If the gold standard had been in place in recent years, the value of the U.S. dollar would not have weakened as it has and excessive federal spending would have been curbed, Forbes told HUMAN EVENTS. The constantly changing value of the U.S. dollar leads to marketplace uncertainty and consequently spurs speculation in commodity investing as a hedge against inflation.
The only probable 2012 U.S. presidential candidate who has championed a return to the gold standard so far is Rep. Ron Paul (R.-Tex.). But the idea “makes too much sense” not to gain popularity as the U.S. economy struggles to create jobs, recover from a housing bubble induced by the Federal Reserve’s easy-money policies, stop rising gasoline prices, and restore fiscal responsibility to U.S. government’s budget, Forbes insisted.
With a stable currency, it is “much harder” for governments to borrow excessively, Forbes said. Without lax Federal Reserve System monetary policies that led to the printing of too much money, the housing bubble would not have been nearly as severe, he added.
“When it comes to exchange rates and monetary policy, people often don’t grasp” what is at stake for the economy, Forbes said. By restoring the gold standard, the United States would shift away from “less responsible policies” and toward a stronger dollar and a stronger America, he said. “If the dollar was as good as gold, other countries would want to buy it.”
An encouraging sign for Forbes is that key lawmakers besides Rep. Paul are recognizing that the Fed is straying well beyond its intended role of promoting stable prices and full employment with its monetary policies.
Forbes cited Rep. Paul Ryan (R.-Wis.), who, he believes, understands monetary policy better than most lawmakers and has shown a willingness to ask tough but necessary questions.

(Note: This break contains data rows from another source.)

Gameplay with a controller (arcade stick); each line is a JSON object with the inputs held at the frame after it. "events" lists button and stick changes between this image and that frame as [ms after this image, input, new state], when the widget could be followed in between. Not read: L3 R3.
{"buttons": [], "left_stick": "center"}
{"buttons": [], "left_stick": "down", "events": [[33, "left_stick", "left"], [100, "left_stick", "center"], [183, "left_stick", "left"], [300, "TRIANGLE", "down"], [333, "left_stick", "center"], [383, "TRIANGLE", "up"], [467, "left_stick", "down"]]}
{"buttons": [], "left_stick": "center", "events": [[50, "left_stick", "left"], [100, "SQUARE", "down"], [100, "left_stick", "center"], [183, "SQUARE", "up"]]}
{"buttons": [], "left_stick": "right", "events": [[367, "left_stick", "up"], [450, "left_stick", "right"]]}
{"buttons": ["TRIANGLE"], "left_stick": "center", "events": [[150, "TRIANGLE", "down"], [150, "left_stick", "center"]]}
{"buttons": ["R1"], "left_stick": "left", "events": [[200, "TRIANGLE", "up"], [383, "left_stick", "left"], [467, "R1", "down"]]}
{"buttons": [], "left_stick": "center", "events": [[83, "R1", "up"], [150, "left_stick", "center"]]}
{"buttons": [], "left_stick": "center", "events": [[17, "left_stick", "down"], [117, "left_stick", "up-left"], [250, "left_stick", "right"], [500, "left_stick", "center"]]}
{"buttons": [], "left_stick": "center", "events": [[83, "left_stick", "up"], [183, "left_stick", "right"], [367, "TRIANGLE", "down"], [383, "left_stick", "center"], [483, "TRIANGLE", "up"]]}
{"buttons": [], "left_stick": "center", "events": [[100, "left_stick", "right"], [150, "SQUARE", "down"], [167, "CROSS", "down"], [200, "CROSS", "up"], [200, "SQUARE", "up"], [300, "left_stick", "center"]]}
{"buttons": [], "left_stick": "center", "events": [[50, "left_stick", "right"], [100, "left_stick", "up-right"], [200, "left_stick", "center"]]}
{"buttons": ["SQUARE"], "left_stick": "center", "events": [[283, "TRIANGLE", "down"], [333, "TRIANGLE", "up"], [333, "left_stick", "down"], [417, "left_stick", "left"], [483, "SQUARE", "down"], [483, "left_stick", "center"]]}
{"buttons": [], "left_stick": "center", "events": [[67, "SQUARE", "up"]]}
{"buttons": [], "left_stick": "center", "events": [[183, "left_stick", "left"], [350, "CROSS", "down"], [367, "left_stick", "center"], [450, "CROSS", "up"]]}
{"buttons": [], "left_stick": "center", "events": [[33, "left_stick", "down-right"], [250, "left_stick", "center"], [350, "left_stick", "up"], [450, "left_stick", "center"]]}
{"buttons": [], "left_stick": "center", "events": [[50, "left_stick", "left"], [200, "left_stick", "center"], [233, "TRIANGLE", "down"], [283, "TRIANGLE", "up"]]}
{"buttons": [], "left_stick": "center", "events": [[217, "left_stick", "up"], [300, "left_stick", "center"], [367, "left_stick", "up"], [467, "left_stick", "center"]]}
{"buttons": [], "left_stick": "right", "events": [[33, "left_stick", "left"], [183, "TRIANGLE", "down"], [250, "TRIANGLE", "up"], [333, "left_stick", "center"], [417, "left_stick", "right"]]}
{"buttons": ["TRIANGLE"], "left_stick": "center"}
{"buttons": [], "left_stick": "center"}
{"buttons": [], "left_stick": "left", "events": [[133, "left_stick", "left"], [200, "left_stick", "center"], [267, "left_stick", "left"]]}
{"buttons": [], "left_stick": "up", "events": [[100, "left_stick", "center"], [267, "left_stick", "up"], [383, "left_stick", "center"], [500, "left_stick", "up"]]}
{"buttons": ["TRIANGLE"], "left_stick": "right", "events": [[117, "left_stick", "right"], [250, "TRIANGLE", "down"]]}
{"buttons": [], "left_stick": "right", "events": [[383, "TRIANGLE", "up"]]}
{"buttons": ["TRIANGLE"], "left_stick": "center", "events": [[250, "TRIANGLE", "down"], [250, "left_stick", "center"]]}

For example, when Federal Reserve Chairman Ben Bernanke appeared before the House Budget Committee in February, Ryan, who chairs the panel, asked Bernanke bluntly how many jobs the Fed’s quantitative-easing program had helped to create.
Politicians need to “get over” the notion that the Fed can guide the economy with monetary policy. The Fed is like a “bull in a China shop,” Forbes said. “It can’t help but knock things down.”
“People know that something is wrong with the dollar,” Forbes concluded. “You cannot trash your money without repercussions.”